Zhou, Z.L. & Byron Ahn. 2019. Is this in the phonology? Examining the intonational phonetics-phonology interface with American English polar questions. In Sasha Calhoun, Paola Escudero, Marija Tabain, & Paul Warren (eds.), Proceedings of the 19th International Congress of Phonetic Sciences, Melbourne, Australia 2019, 2450–2454. Canberra, Australia: Australasian Speech Science and Technology Association Inc.
In this paper, we discuss a priori unexpected pitch movements (spurious pitch movements; SPMs) preceding the L* in rising MAE polar questions. In experimental data, we find two non-canonical contours: a rise-fall SPM with a peak, and a steady-high-and-fall SPM with a plateau. In both, the alignment and scaling of SPMs is more variable than might be predictable with MAE_ToBI as currently defined.
We present a linear mixed effects model which shows that SPMs reflect fine-grained detail related to fluency and emotional state, but also the semantico-pragmatics of the discourse context: they appear to be correlated with fewer expectations about possible answers. Our results necessitate a model in which this type of phonetic variation can be understood as linguistically structured and motivated.
Gasser, Emily, Byron Ahn, Donna Jo Napoli & Z.L. Zhou. 2019. Production, perception, and communicative goals of American newscaster speech. Language in Society48(2). 233–259.
Listeners often have the intuition that the speech of broadcast news reporters somehow ‘sounds different’; previous literature supports this observation and has described some distinctive aspects of newscaster register. This article presents two studies further describing the characteristic properties and functions of American English newscaster speech, focusing specifically on prosody. In the first, we investigate the production of newscaster speech. We describe the measurable differences in pitch, speed, intensity, and melodic features between newscaster and conversational speech, and connect those traits to perceptions of authority, credibility, charisma, and related characteristics. In the second, we investigate the perception of newscaster speech. Our experiments demonstrate that listeners can distinguish newscaster from conversational speech given only prosodic information, and that they use a subset of the newscasters’ distinguishing features to do so.
Gasser, Emily, Byron Ahn, Donna Jo Napoli & Z.L. Zhou. 2018, October. Prosodic features of newscaster intonation: production, perception, and communicative use. Talk presented at Experimental and Theoretical Advances in Prosody 4, UMass Amherst.
Listeners often have the intuition that the speech of broadcast news reporters somehow ‘sounds different’; previous literature supports this observation and has described some distinctive aspects of newscaster register. We present two studies further describing the characteristic properties and functions of American English newscaster speech, focusing specifically on prosody. In the first, we investigate the production of newscaster speech. We describe the measurable differences in pitch, speed, intensity, and melodic features between newscaster and conversational speech, and connect those traits to perceptions of authority, credibility, charisma, and related characteristics. In the second, we investigate the perception of newscaster speech. Our experiments demonstrate that listeners can distinguish newscaster from conversational speech given only prosodic information, and that they use a subset of the newscasters’ distinguishing features to do so.

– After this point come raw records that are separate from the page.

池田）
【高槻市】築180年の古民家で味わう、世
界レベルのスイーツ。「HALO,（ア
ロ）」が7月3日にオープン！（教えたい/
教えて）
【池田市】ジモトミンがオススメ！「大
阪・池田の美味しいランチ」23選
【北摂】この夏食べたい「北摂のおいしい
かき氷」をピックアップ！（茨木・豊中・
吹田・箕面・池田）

Our results raise important questions about speech features, their conversational functions, and their perceived relationship to traits such as credibility and authority. In a follow-up survey, we asked radio newscasters about their priorities and intentions in crafting their on-air voice; their responses conflicted with our findings, indicating that the prosodic features characteristic of newscaster speech are likely instantiated on a subconscious level as a feature of the speech genre. Further, listeners appear to be paying attention to sub-phonemic features to identify it. When characterizing a prosodic genre, we must look past phonological representations to the phonetic level.
Ahn, Byron, Stefanie Shattuck-Hufnagel & Nanette Veilleux. 2016. Evidence and Intonational Contours: An Experimental Approach to Meaning in Intonation. Proceedings of the Sixteenth Australasian International Conference on Speech Science and Technology 189–192.
One proposed function of prosody is conveying speakers’ stances on the evidence for their statements and assessments of listeners’ beliefs. Testing this is challenging - specifying evidential status is difficult, and speakers vary intonationally for a given context. A novel task of reading lines from comic strips elicits relatively consistent intonation, suggesting both the method’s usefulness, and the efficacy of speaker beliefs in governing prosodic contours. Preliminary results suggest H* accents are used when speakers believe they have evidence the hearer lacks, and L* accents for the flipped situation.